# irish guy seeks to build router table



## irishguy1888 (Apr 26, 2014)

I built a router table a few years ago when building a cedarstrip boat but TBH, even thou it done what I needed it for when routering my cedarstrips, it ain't that great a table. Im now looking to upgrade it so it can be just as good as a bought table. Im in the process of building a few beehives and using this table is a nightmare. 

All I have now is a 4x2ft ply table with tge router turned upside down. I screwed a straight edge onto the table to work to and have this made up bit of timber(don't know what it's called) that pushes against the timber to keep it inplace. 

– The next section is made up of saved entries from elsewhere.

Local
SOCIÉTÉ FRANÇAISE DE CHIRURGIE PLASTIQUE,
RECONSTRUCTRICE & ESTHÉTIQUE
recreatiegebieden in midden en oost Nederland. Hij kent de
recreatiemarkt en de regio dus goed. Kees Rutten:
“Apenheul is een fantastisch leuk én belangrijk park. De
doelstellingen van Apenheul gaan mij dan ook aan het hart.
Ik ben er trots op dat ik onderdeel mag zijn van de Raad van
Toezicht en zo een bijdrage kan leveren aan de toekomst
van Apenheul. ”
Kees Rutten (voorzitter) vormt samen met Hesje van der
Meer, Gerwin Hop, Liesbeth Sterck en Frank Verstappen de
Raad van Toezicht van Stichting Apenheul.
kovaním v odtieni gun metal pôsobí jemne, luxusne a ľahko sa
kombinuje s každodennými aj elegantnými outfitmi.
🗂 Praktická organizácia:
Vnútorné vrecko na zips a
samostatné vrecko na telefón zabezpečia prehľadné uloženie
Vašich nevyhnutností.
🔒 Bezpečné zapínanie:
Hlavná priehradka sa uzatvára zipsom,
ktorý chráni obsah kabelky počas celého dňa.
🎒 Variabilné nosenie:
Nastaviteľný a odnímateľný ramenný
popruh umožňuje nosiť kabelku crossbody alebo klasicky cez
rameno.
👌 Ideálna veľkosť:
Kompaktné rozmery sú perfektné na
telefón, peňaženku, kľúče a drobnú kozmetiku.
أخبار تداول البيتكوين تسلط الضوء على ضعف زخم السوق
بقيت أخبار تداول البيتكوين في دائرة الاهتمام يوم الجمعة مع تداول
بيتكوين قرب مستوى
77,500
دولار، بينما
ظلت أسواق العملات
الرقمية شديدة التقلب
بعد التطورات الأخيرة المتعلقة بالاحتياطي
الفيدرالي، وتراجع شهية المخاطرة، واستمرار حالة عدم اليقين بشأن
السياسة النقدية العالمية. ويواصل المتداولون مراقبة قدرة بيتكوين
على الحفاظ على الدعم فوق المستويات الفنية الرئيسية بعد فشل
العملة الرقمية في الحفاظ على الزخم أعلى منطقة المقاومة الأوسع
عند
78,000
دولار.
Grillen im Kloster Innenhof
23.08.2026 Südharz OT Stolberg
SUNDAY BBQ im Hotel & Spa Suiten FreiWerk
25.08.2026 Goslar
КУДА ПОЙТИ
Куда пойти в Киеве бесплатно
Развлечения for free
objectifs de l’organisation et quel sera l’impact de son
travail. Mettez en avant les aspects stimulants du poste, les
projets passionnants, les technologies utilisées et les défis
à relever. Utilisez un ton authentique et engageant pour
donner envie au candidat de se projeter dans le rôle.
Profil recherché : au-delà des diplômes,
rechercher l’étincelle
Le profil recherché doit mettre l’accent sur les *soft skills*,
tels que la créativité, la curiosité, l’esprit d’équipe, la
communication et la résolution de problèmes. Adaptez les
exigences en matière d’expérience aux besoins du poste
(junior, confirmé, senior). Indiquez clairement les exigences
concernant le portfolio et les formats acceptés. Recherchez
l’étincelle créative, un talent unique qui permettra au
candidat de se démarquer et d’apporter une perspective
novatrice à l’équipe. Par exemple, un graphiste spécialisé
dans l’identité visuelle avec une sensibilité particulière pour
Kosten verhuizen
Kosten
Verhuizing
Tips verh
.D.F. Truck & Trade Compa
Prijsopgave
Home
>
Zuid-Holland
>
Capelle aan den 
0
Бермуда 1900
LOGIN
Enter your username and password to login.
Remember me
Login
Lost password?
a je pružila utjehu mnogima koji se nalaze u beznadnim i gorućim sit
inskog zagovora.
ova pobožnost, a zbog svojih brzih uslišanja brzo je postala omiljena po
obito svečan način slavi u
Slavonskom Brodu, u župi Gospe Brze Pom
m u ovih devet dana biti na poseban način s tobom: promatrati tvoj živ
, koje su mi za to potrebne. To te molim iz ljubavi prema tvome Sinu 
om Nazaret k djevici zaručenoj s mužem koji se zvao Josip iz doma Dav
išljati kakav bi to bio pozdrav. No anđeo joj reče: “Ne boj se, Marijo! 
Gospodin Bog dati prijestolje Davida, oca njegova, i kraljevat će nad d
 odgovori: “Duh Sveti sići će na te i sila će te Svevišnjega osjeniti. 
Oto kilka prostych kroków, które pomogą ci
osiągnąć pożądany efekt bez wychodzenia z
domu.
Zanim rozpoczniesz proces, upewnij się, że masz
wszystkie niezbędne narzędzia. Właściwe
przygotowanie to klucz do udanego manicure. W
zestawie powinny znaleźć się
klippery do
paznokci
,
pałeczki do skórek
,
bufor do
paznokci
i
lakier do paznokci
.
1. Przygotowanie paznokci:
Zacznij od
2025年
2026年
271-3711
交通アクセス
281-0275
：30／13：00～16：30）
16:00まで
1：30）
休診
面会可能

What I want to do is put a straight edge in that can be moved across the table so im not having to keep screwing and unscrewing the straight edge out with the drill. Same goes for the part that keeps the timber in place. I'll also want to be able to lift the router out of the table rather thanhaving to get under and screw the router out each time I've to change the router bit or to change the debth.


----------



## BernieL (Oct 28, 2011)

First - welcome to the best woodworking forum on the net -

To answer your question - look at the forum thread we are in at the moment and read the post titled "router lift". I bought a table and lift a few years ago which I'm happy I own... but had I seen this "router lift" post, I would have built my own. Al Thayer really built an excellent table and lift - just as accurate as expensive set up. His lift is a simple build with excellent result.


----------